Looking back, Garone wished her friends in 2005 would have just offered to bring her food or spend time with her. Ann Kearney-Cooke, a psychologist at the Cincinnati Psychotherapy Institute, who did not treat Garone, said that people often do not know how to act when a friend has been through a horrible ordeal. Yet, listening, being curious and empathetic, and offering to be there can help people process traumatic events.
“People often don’t know what to say. Sometimes they say 'just forget about it' or 'move on,' and it probably makes the person feel worse because they feel like they wish they could forget about it and move on,” Kearney-Cooke told TODAY.
Simply offering to chat makes people feel like they have somewhere to turn when they need support.
“Just be an active listener,” Kearney-Cooke said. “A person who is listening with empathy and caring helps the victim think more clearly and get a clearer perspective.”
She’s not surprised that when Garone shared her story, it helped her heal.
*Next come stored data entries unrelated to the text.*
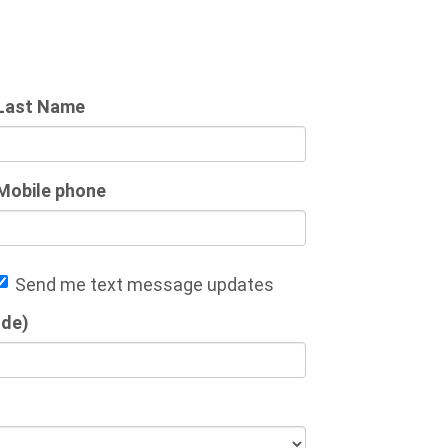
Last Name
Mobile phone
Send me text message updates
ode)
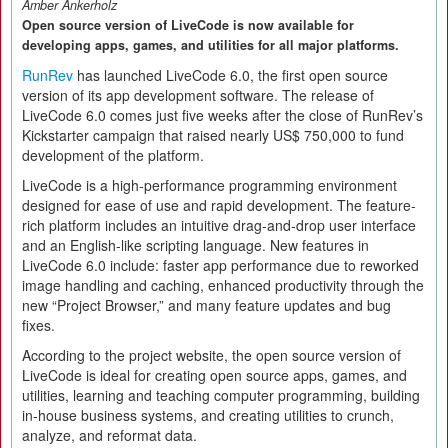
Amber Ankerholz
Open source version of LiveCode is now available for
developing apps, games, and utilities for all major platforms.
RunRev
has launched LiveCode 6.0, the first open source
version of its app development software. The release of
LiveCode 6.0 comes just five weeks after the close of RunRev’s
Kickstarter campaign that raised nearly US$ 750,000 to fund
development of the platform.
LiveCode is a high-performance programming environment
designed for ease of use and rapid development. The feature-
rich platform includes an intuitive drag-and-drop user interface
and an English-like scripting language. New features in
LiveCode 6.0 include: faster app performance due to reworked
image handling and caching, enhanced productivity through the
new “Project Browser,” and many feature updates and bug
fixes.
According to the project website, the open source version of
LiveCode is ideal for creating open source apps, games, and
utilities, learning and teaching computer programming, building
in-house business systems, and creating utilities to crunch,
analyze, and reformat data.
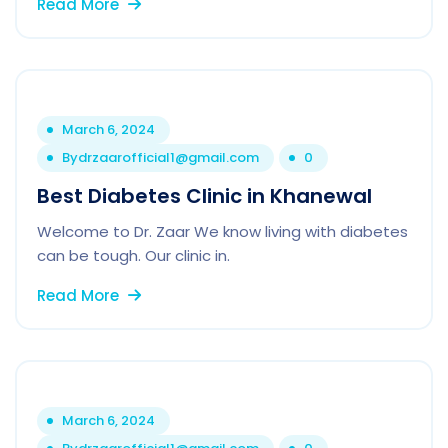
Read More
March 6, 2024
By
drzaarofficial1@gmail.com
0
Best Diabetes Clinic in Khanewal
Welcome to Dr. Zaar We know living with diabetes
can be tough. Our clinic in.
Read More
March 6, 2024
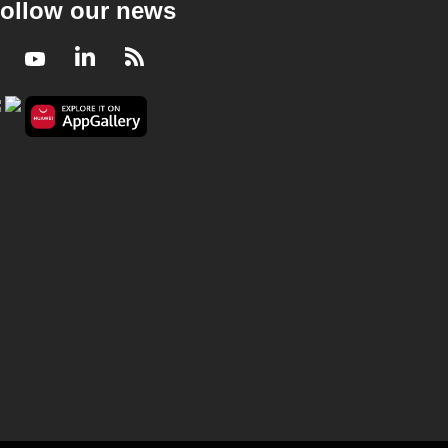
ollow our news
Facebook
Youtube
LinkedIn
RSS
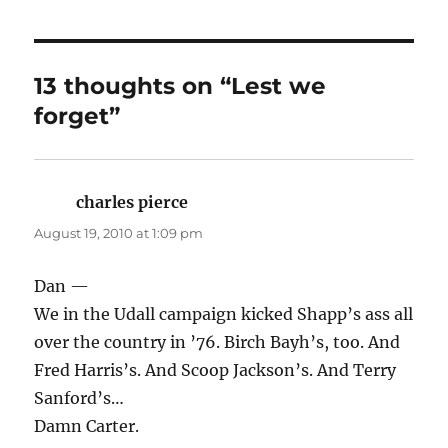
13 thoughts on “Lest we
forget”
charles pierce
says:
August 19, 2010 at 1:09 pm
Dan —
We in the Udall campaign kicked Shapp’s ass all
over the country in ’76. Birch Bayh’s, too. And
Fred Harris’s. And Scoop Jackson’s. And Terry
Sanford’s…
Damn Carter.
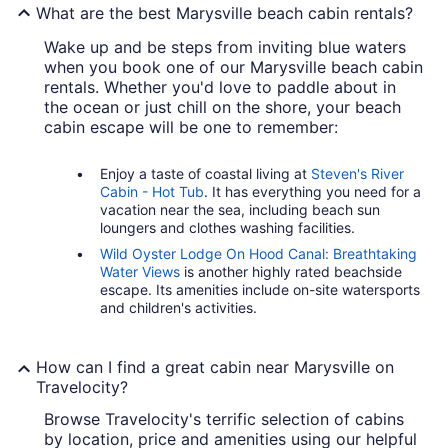
What are the best Marysville beach cabin rentals?
Wake up and be steps from inviting blue waters
when you book one of our Marysville beach cabin
rentals. Whether you'd love to paddle about in
the ocean or just chill on the shore, your beach
cabin escape will be one to remember:
Enjoy a taste of coastal living at
Steven's River
Cabin - Hot Tub
. It has everything you need for a
vacation near the sea, including beach sun
loungers and clothes washing facilities.
Wild Oyster Lodge On Hood Canal: Breathtaking
Water Views
is another highly rated beachside
escape. Its amenities include on-site watersports
and children's activities.
How can I find a great cabin near Marysville on
Travelocity?
Browse Travelocity's terrific selection of cabins
by location, price and amenities using our helpful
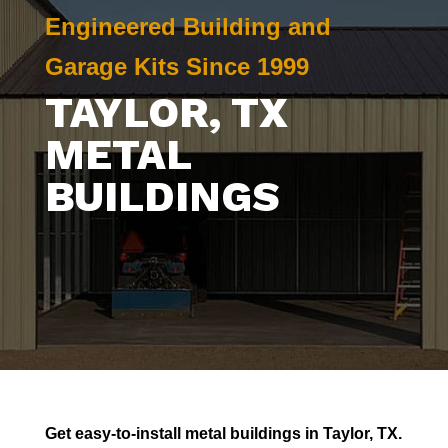
Engineered Building and
Garage Kits Since 1999
TAYLOR
, TX
METAL
BUILDINGS
Get easy-to-install metal buildings in
Taylor
, TX.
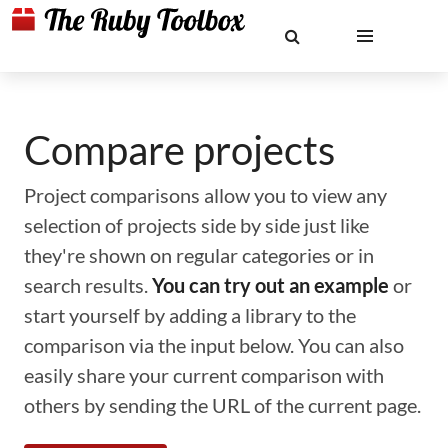
Compare projects
Project comparisons allow you to view any
selection of projects side by side just like
they're shown on regular categories or in
search results.
You can try out an example
or
start yourself by adding a library to the
comparison via the input below. You can also
easily share your current comparison with
others by sending the URL of the current page.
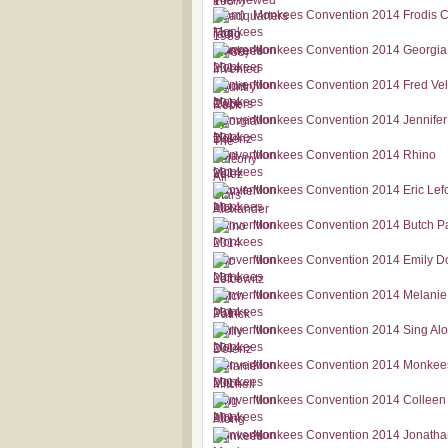
Monkees Convention 2014 Frodis 
Monkees Convention 2014 Georgia
Monkees Convention 2014 Fred Ve
Monkees Convention 2014 Jennifer
Monkees Convention 2014 Rhino
Monkees Convention 2014 Eric Lef
Monkees Convention 2014 Butch Pa
Monkees Convention 2014 Emily D
Monkees Convention 2014 Melanie 
Monkees Convention 2014 Sing Al
Monkees Convention 2014 Monkee
Monkees Convention 2014 Colleen
Monkees Convention 2014 Jonatha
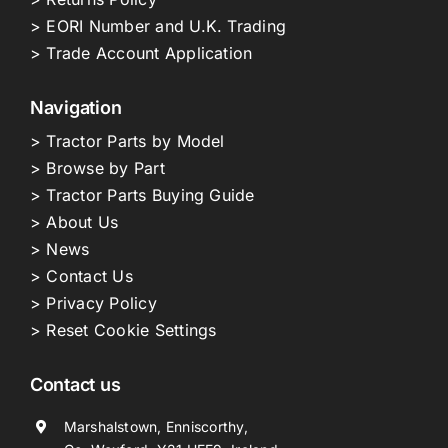
> EORI Number and U.K. Trading
> Trade Account Application
Navigation
> Tractor Parts by Model
> Browse by Part
> Tractor Parts Buying Guide
> About Us
> News
> Contact Us
> Privacy Policy
> Reset Cookie Settings
Contact us
Marshalstown, Enniscorthy,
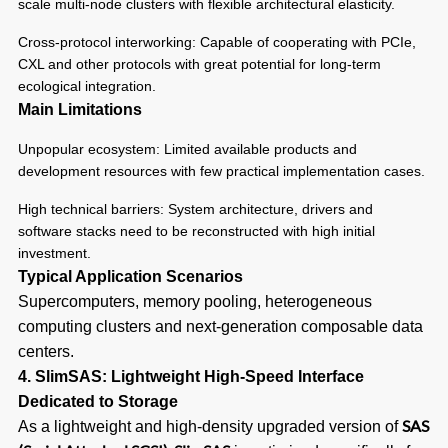
scale multi-node clusters with flexible architectural elasticity.
Cross-protocol interworking: Capable of cooperating with PCIe,
CXL and other protocols with great potential for long-term
ecological integration.
Main Limitations
Unpopular ecosystem: Limited available products and
development resources with few practical implementation cases.
High technical barriers: System architecture, drivers and
software stacks need to be reconstructed with high initial
investment.
Typical Application Scenarios
Supercomputers, memory pooling, heterogeneous
computing clusters and next-generation composable data
centers.
4. SlimSAS: Lightweight High-Speed Interface
Dedicated to Storage
SAS
As a lightweight and high-density upgraded version of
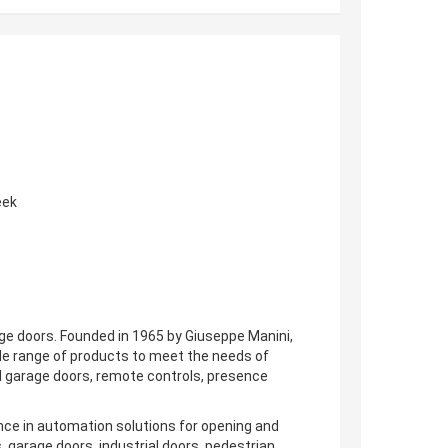
eek
age doors. Founded in 1965 by Giuseppe Manini,
de range of products to meet the needs of
nd garage doors, remote controls, presence
ence in automation solutions for opening and
s, garage doors, industrial doors, pedestrian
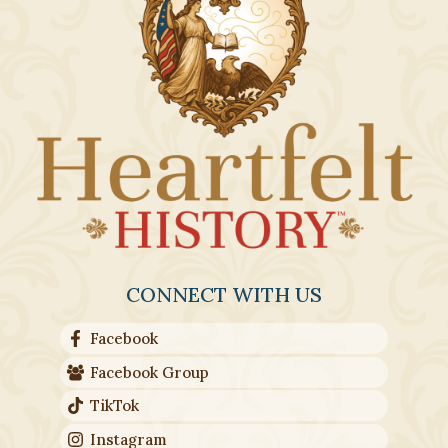
CONNECT WITH US
Facebook
Facebook Group
TikTok
Instagram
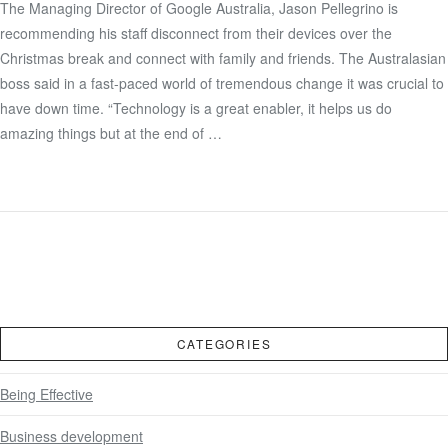
The Managing Director of Google Australia, Jason Pellegrino is
recommending his staff disconnect from their devices over the
VIEW POST
Christmas break and connect with family and friends. The Australasian
boss said in a fast-paced world of tremendous change it was crucial to
have down time. “Technology is a great enabler, it helps us do
amazing things but at the end of …
CATEGORIES
Being Effective
Business development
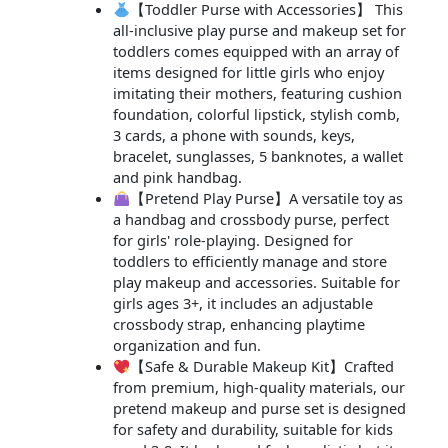
【Toddler Purse with Accessories】 This
all-inclusive play purse and makeup set for
toddlers comes equipped with an array of
items designed for little girls who enjoy
imitating their mothers, featuring cushion
foundation, colorful lipstick, stylish comb,
3 cards, a phone with sounds, keys,
bracelet, sunglasses, 5 banknotes, a wallet
and pink handbag.
【Pretend Play Purse】A versatile toy as
a handbag and crossbody purse, perfect
for girls' role-playing. Designed for
toddlers to efficiently manage and store
play makeup and accessories. Suitable for
girls ages 3+, it includes an adjustable
crossbody strap, enhancing playtime
organization and fun.
【Safe & Durable Makeup Kit】Crafted
from premium, high-quality materials, our
pretend makeup and purse set is designed
for safety and durability, suitable for kids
“When one person puts their voice out there, it helps other people to not feel so much shame and to feel empowered and together in a community. And again, trauma heals through this connection,” Kearney-Cooke said. “Writing about it and the podcast helped her reclaim some personal power.”
Garone said that while she struggled at times over the past 14 years, she has learned from her experience. She has forgiven Hardy thanks to her Christian faith and wants others to see the hope in her story.
“Life can go on,” she said. “I really do believe that things that can happen to us that are traumatic are an opportunity for growth and change and learning. And to see my experience through that lens — instead of this guy ruined my life — has been helpful in moving forward.”